> [Task to carry out]
Select all lines in the records that include "açıklamalar".

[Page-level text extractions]
'''

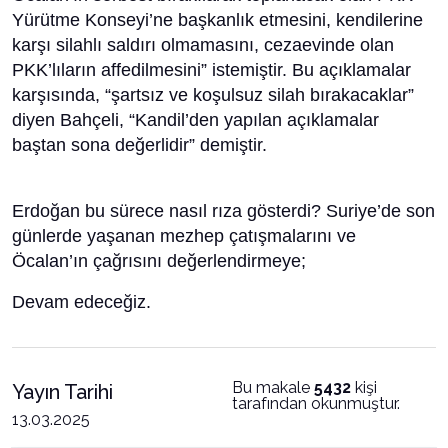
Yürütme Konseyi’ne başkanlık etmesini, kendilerine
karşı silahlı saldırı olmamasını, cezaevinde olan
PKK’lıların affedilmesini” istemiştir. Bu açıklamalar
karşısında, “şartsız ve koşulsuz silah bırakacaklar”
diyen Bahçeli, “Kandil’den yapılan açıklamalar
baştan sona değerlidir” demiştir.
Erdoğan bu sürece nasıl rıza gösterdi? Suriye’de son
günlerde yaşanan mezhep çatışmalarını ve
Öcalan’ın çağrısını değerlendirmeye;
Devam edeceğiz.
Bu makale
5432
kişi
Yayın Tarihi
tarafından okunmuştur.
13.03.2025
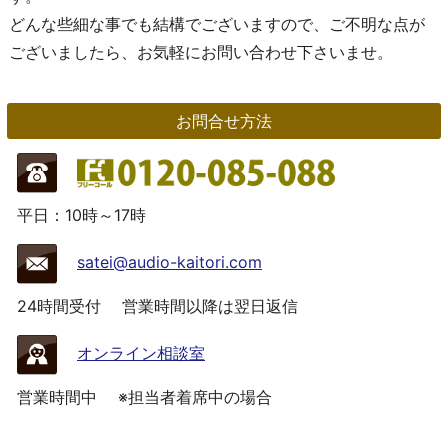
どんな些細な事でも結構でございますので、ご不明な点が
ございましたら、お気軽にお問い合わせ下さいませ。
お問合せ方法
平日：10時～17時
satei@audio-kaitori.com
24時間受付
営業時間以降は翌日返信
オンライン相談室
営業時間中
※担当者着席中の場合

'''

> [Output below]
PKK’lıların affedilmesini” istemiştir. Bu açıklamalar
diyen Bahçeli, “Kandil’den yapılan açıklamalar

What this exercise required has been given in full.